Early detection can take place through mammography (low-dose x-rays), clinical breast exams and self-breast exams. These tests look for lumps, which are the first visible signs of the presence of a cancer.
A lump in the breast is the result of abnormal tissue growth. It is not always cancerous. In fact, most lumps that are discovered in the breast are actually benign. Infection, injury and non-cancerous growths can also cause lumps to develop.
It’s not uncommon for women who are breastfeeding to develop lumps – a condition called mastitis. These tend to develop when the skin around the nipple is injured or cracked, opening the door to infection. Clogged milk ducts can also be to blame for the development of lumps.
Any trauma to the breast can cause localized bleeding or damage to fat cells.
A lump may not always have an obvious cause. Fibrous growths, fluid-filled cysts and changing hormones may also cause non-cancerous lumps to form in the breast.
Lumps as Warnings
In far too many cases, though, lumps are a sign of cancer or a warning of the potential of cancer to develop in the future.
One of the most common forms of breast lumps is Ductal Carcinoma In Situ (DCIS). DCIS occurs when cells confined to the milk ducts begin to grow uncontrollably. As long as these cells do not invade other tissues, they can often be removed before they become dangerous. But, while highly treatable, DCIS should be taken as a warning sign of a future cancer.

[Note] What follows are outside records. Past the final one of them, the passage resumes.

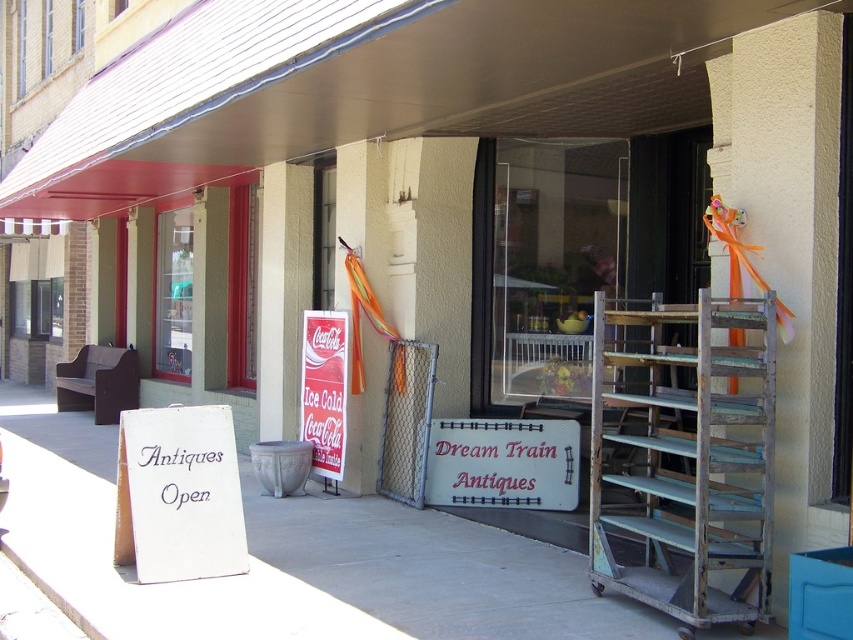
You are a delivery person trying to place a large box between the rusty metal ladder at right and the white wooden sign at center. Can you fit the box there if the box is 1.2 meters wide?

The rusty metal ladder at right is thinner than the white wooden sign at center, but the exact width difference isn not specified. Without knowing the actual widths, it is impossible to determine if the space between them is sufficient for a 1.2 meter wide box.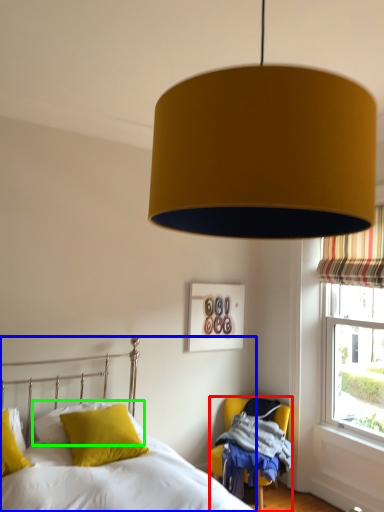
Question: Estimate the real-world distances between objects in this image. Which object is farther from chair (highlighted by a red box), bed (highlighted by a blue box) or pillow (highlighted by a green box)?

Choices:
 (A) bed
 (B) pillow

Answer: (A)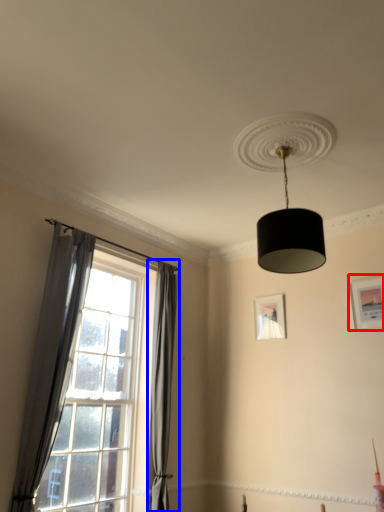
Question: Which object is further to the camera taking this photo, picture frame (highlighted by a red box) or curtain (highlighted by a blue box)?

Choices:
 (A) picture frame
 (B) curtain

Answer: (A)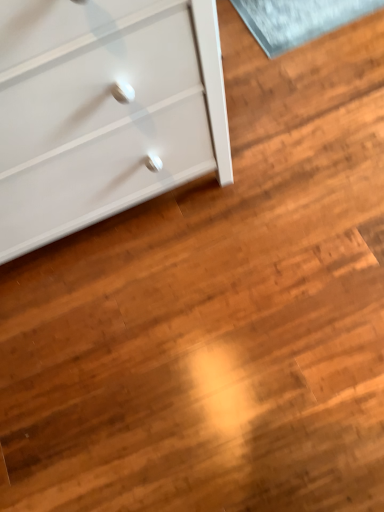
Question: Should I look upward or downward to see white glossy chest of drawers at upper left?

Choices:
 (A) up
 (B) down

Answer: (A)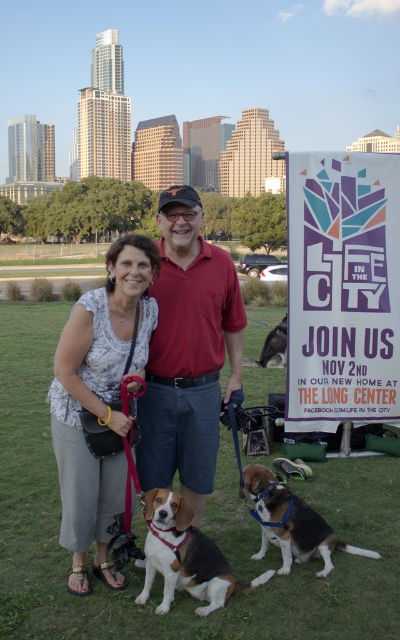
Looking at this image, does white printed blouse at center have a lesser height compared to brown fur dog at center?

No.

Is point (142, 296) closer to camera compared to point (272, 364)?

That is True.

I want to click on white printed blouse at center, so click(100, 401).

Does point (172, 598) come farther from viewer compared to point (290, 552)?

That is False.

Who is positioned more to the right, brown and white fur dog at lower center or tri-colored fur dog at center?

tri-colored fur dog at center is more to the right.

Which is behind, point (138, 595) or point (327, 570)?

Point (327, 570)

I want to click on brown and white fur dog at lower center, so click(x=182, y=554).

Identify the location of matte red shirt at center. The image size is (400, 640). (188, 353).

Can you confirm if matte red shirt at center is positioned above brown fur dog at center?

Correct, matte red shirt at center is located above brown fur dog at center.

Measure the distance between matte red shirt at center and camera.

matte red shirt at center and camera are 18.46 meters apart.

Identify the location of matte red shirt at center. (188, 353).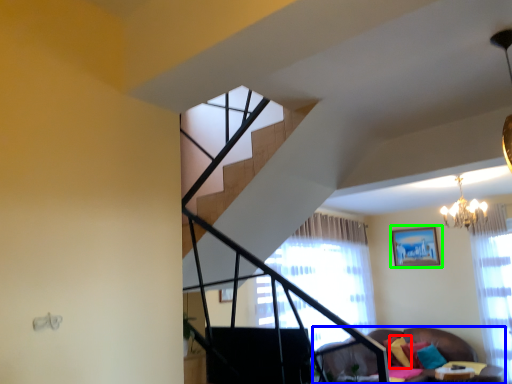
Question: Based on their relative distances, which object is nearer to pillow (highlighted by a red box)? Choose from studio couch (highlighted by a blue box) and picture frame (highlighted by a green box).

Choices:
 (A) studio couch
 (B) picture frame

Answer: (B)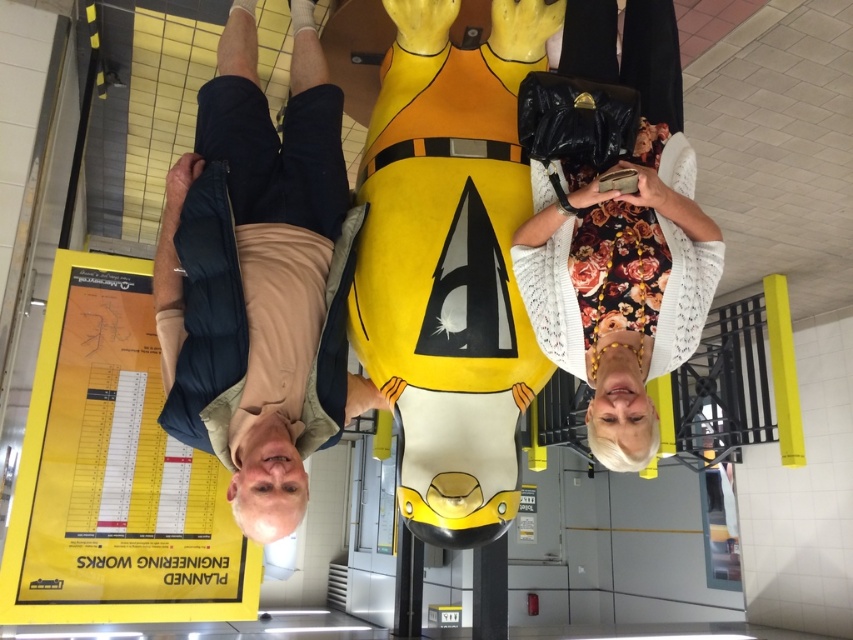
You are standing in a train station and see the yellow paper poster at lower left. Where exactly is it positioned relative to the yellow and black sculpture in the center?

The yellow paper poster at lower left is located at point (114, 474) relative to the yellow and black sculpture in the center.

You are standing in a public transit area with a large yellow and black sculpture in the center. You see a beige fabric shirt at center and a floral dress at center. Which clothing item is wider?

The beige fabric shirt at center might be wider than floral dress at center according to the description.

You are a delivery person who needs to hang a new poster higher than the beige fabric shirt at center. Can the yellow paper poster at lower left be placed in its current position to meet this requirement?

The yellow paper poster at lower left is not as tall as the beige fabric shirt at center, so placing it in its current position would not meet the requirement since it is shorter than the shirt.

If DCIS is detected and treated, routine exams become especially important.
Similar to DCIS is LCIS – or lobular carcinoma in-situ, abnormal cells that grow in the milk-producing glands. Like its counterpart, LCIS is highly treatable. Unlike DCIS, LCIS is rarely cancerous. Again, though, LCIS should serve as a warning about the need for routine check-ups. Cancer is a high risk in either breast following LCIS.

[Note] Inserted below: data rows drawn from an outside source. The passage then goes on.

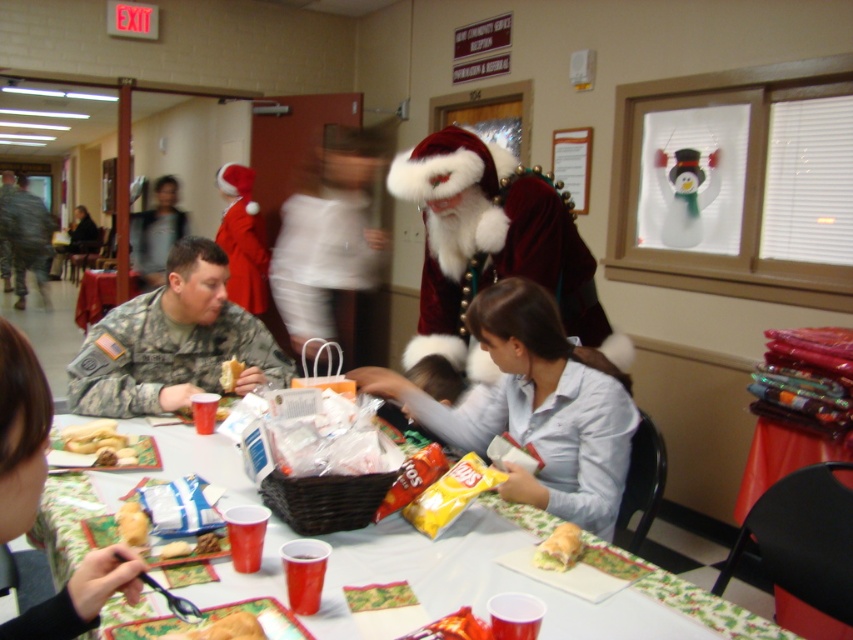
Who is taller, yellow crinkled paper at center or matte plastic bag at center?

With more height is yellow crinkled paper at center.

Who is shorter, yellow crinkled paper at center or matte plastic bag at center?

Standing shorter between the two is matte plastic bag at center.

Which is behind, point (556, 556) or point (172, 550)?

Point (556, 556)

Identify the location of yellow crinkled paper at center. (560, 547).

Looking at this image, is light blue cotton shirt at center taller than camouflage uniform at center?

Yes.

Is light blue cotton shirt at center smaller than camouflage uniform at center?

No.

Is point (599, 390) behind point (142, 369)?

No, (599, 390) is in front of (142, 369).

The image size is (853, 640). What are the coordinates of `light blue cotton shirt at center` in the screenshot? It's located at click(x=534, y=406).

Is matte plastic table at center to the left of bread matte at center from the viewer's perspective?

In fact, matte plastic table at center is to the right of bread matte at center.

Who is more distant from viewer, (531,516) or (223,380)?

Point (223,380)

The image size is (853, 640). Identify the location of matte plastic table at center. [514, 580].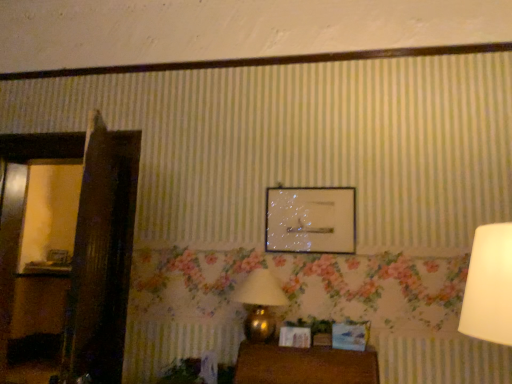
Question: Does wooden table at lower center have a smaller size compared to wooden picture frame at left, which is counted as the 1th picture frame, starting from the bottom?

Choices:
 (A) yes
 (B) no

Answer: (B)

Question: Is wooden table at lower center bigger than wooden picture frame at left, which is the second picture frame from right to left?

Choices:
 (A) no
 (B) yes

Answer: (B)

Question: Can you confirm if wooden table at lower center is wider than wooden picture frame at left, acting as the 1th picture frame starting from the left?

Choices:
 (A) no
 (B) yes

Answer: (B)

Question: Can you confirm if wooden table at lower center is taller than wooden picture frame at left, which is counted as the 1th picture frame, starting from the bottom?

Choices:
 (A) yes
 (B) no

Answer: (A)

Question: Is wooden table at lower center looking in the opposite direction of wooden picture frame at left, which appears as the 2th picture frame when viewed from the front?

Choices:
 (A) yes
 (B) no

Answer: (B)

Question: Looking at the image, does wooden table at lower center seem bigger or smaller compared to gold metallic table lamp at lower center?

Choices:
 (A) small
 (B) big

Answer: (B)

Question: Looking at their shapes, would you say wooden table at lower center is wider or thinner than gold metallic table lamp at lower center?

Choices:
 (A) wide
 (B) thin

Answer: (A)

Question: Is wooden table at lower center in front of or behind gold metallic table lamp at lower center in the image?

Choices:
 (A) behind
 (B) front

Answer: (B)

Question: Is wooden table at lower center spatially inside gold metallic table lamp at lower center, or outside of it?

Choices:
 (A) inside
 (B) outside

Answer: (B)

Question: Based on their sizes in the image, would you say gold metallic table lamp at lower center is bigger or smaller than wooden picture frame at left, marked as the first picture frame in a back-to-front arrangement?

Choices:
 (A) big
 (B) small

Answer: (A)

Question: From the image's perspective, is gold metallic table lamp at lower center located above or below wooden picture frame at left, acting as the 1th picture frame starting from the left?

Choices:
 (A) below
 (B) above

Answer: (B)

Question: Considering the positions of point (274, 329) and point (50, 256), is point (274, 329) closer or farther from the camera than point (50, 256)?

Choices:
 (A) closer
 (B) farther

Answer: (A)

Question: From a real-world perspective, relative to wooden picture frame at left, marked as the first picture frame in a back-to-front arrangement, is gold metallic table lamp at lower center vertically above or below?

Choices:
 (A) below
 (B) above

Answer: (A)

Question: In the image, is wooden picture frame at left, which appears as the 2th picture frame when viewed from the front, positioned in front of or behind wooden table at lower center?

Choices:
 (A) behind
 (B) front

Answer: (A)

Question: Which is correct: wooden picture frame at left, which appears as the 2th picture frame when viewed from the front, is inside wooden table at lower center, or outside of it?

Choices:
 (A) inside
 (B) outside

Answer: (B)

More warning signs include lumps that form as a result of cell overgrowth in the breast ducts.
Lumps caused by breast cancer have a few additional symptoms. They are usually harder and are irregularly shaped. Most of the time, a cancerous lump will be detected in only one breast. They are generally painless and have irregular shapes.
The skin around the lump may also indicate that it is cause for concern. If the skin is retracted, red, dimpled or pitted, you should contact a doctor as soon as possible and have it examined by a professional.

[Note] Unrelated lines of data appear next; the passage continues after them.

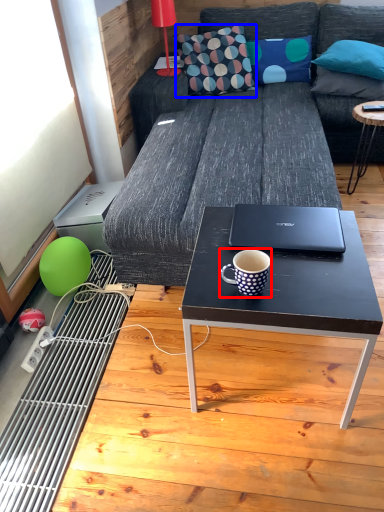
Question: Which object is closer to the camera taking this photo, coffee cup (highlighted by a red box) or throw pillow (highlighted by a blue box)?

Choices:
 (A) coffee cup
 (B) throw pillow

Answer: (A)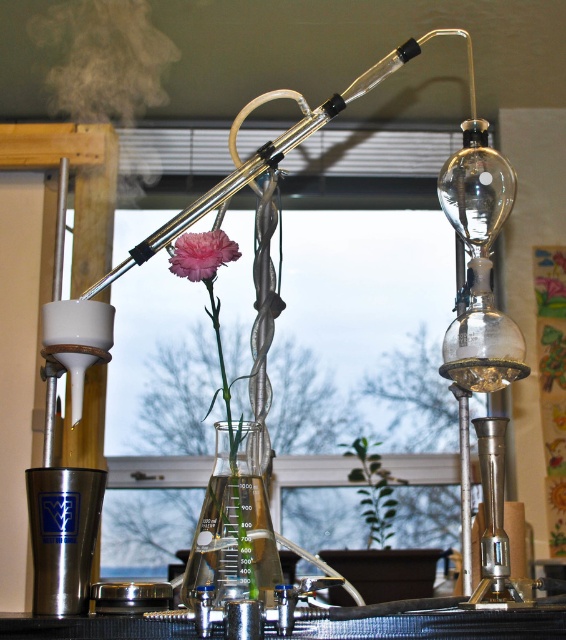
Question: Which point is farther from the camera taking this photo?

Choices:
 (A) (220, 509)
 (B) (211, 259)

Answer: (A)

Question: Can you confirm if transparent glass beaker at center is positioned above pink matte flower at center?

Choices:
 (A) no
 (B) yes

Answer: (A)

Question: Can you confirm if transparent glass beaker at center is positioned to the right of pink matte flower at center?

Choices:
 (A) no
 (B) yes

Answer: (B)

Question: Among these objects, which one is farthest from the camera?

Choices:
 (A) pink matte flower at center
 (B) transparent glass beaker at center

Answer: (A)

Question: Does transparent glass beaker at center appear over pink matte flower at center?

Choices:
 (A) no
 (B) yes

Answer: (A)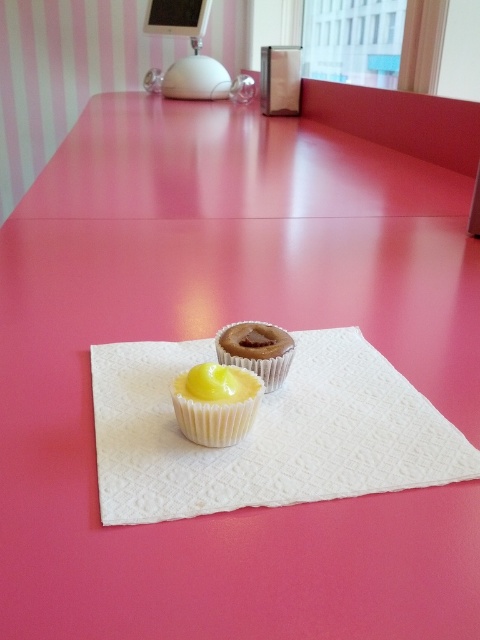
Question: Which point is farther from the camera taking this photo?

Choices:
 (A) (205, 442)
 (B) (225, 358)

Answer: (B)

Question: Is yellow matte muffin at center above chocolate matte muffin at center?

Choices:
 (A) no
 (B) yes

Answer: (A)

Question: Is yellow matte muffin at center wider than chocolate matte muffin at center?

Choices:
 (A) no
 (B) yes

Answer: (A)

Question: Can you confirm if yellow matte muffin at center is positioned to the left of chocolate matte muffin at center?

Choices:
 (A) yes
 (B) no

Answer: (A)

Question: Which of the following is the farthest from the observer?

Choices:
 (A) (271, 324)
 (B) (187, 408)

Answer: (A)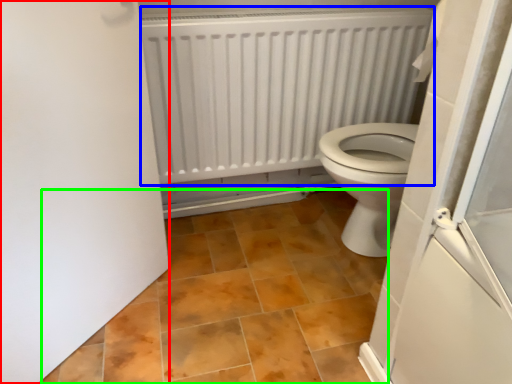
Question: Based on their relative distances, which object is nearer to door (highlighted by a red box)? Choose from radiator (highlighted by a blue box) and ceramic tile (highlighted by a green box).

Choices:
 (A) radiator
 (B) ceramic tile

Answer: (B)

Biopsies will generally be performed to test lumps for the presence of cancer. Depending on the cause of the lump and the biopsy findings, doctors will recommend a variety of treatments ranging from something as mild as warm compresses to reduce swelling to surgery to remove the lump entirely.
Because most breasts have some degree of lumpiness, it’s recommended that any exam be done routinely and on both breasts. If the lumps that you feel are felt in both breasts, chances are high that it’s normal. If, though, the lump is in only one breast and is more pronounced, it should be examined by a professional as soon as possible.